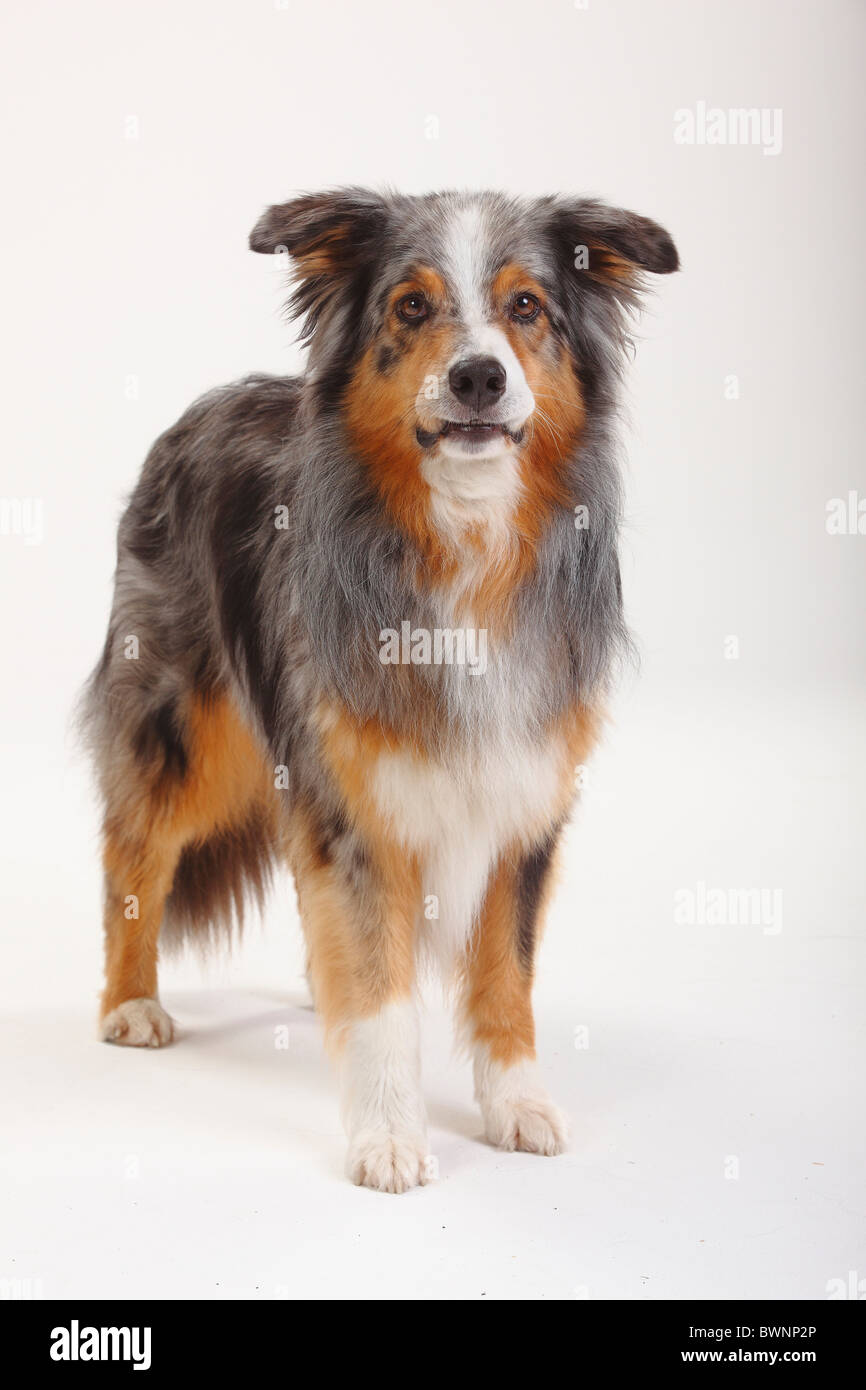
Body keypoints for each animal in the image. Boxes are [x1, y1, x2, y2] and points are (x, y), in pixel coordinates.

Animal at [83, 190, 678, 1195]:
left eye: (527, 308)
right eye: (411, 306)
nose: (479, 377)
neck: (466, 542)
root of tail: (202, 407)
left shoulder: (525, 799)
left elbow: (505, 974)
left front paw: (516, 1104)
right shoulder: (355, 805)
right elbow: (379, 990)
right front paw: (390, 1133)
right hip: (180, 728)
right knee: (134, 855)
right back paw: (130, 1005)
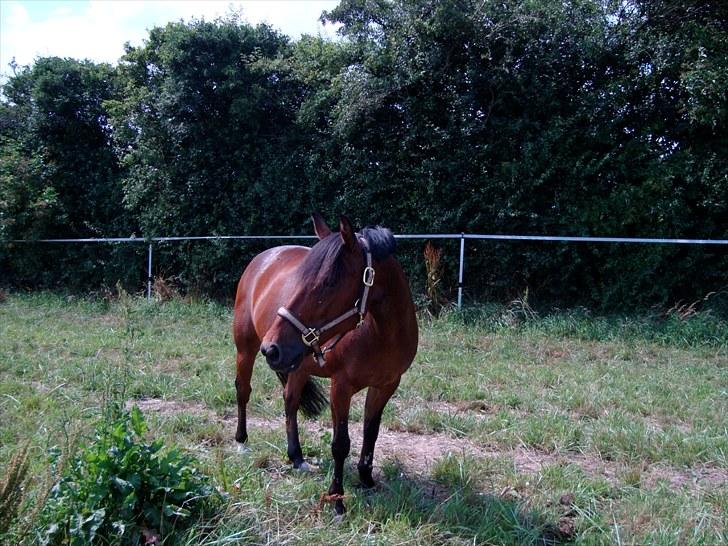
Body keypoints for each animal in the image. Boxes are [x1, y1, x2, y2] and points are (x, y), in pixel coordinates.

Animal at [232, 213, 418, 515]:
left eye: (329, 282)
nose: (271, 348)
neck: (380, 334)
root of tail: (262, 259)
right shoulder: (340, 387)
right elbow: (340, 444)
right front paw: (337, 500)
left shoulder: (386, 385)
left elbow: (371, 432)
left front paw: (366, 479)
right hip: (245, 349)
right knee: (243, 391)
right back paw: (242, 442)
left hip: (298, 365)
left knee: (290, 401)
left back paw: (297, 457)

- [THE PROBLEM] Ending at the line with "right back paw: (130, 1005)", reproduce exactly the lines that begin at the top of the data, and include no pictures.

- [WRITTEN REPLY]
Body keypoints for each animal in the image. Boxes are [x1, y1, x2, y2] and points are (x, y), in pixel coordinates.

Animal at [83, 190, 678, 1195]:
left eye: (527, 308)
right eye: (411, 306)
nose: (479, 377)
neck: (466, 542)
root of tail: (202, 407)
left shoulder: (525, 799)
left elbow: (505, 974)
left front paw: (516, 1104)
right shoulder: (355, 805)
right elbow: (379, 990)
right front paw: (390, 1133)
right hip: (180, 728)
right knee: (134, 855)
right back paw: (130, 1005)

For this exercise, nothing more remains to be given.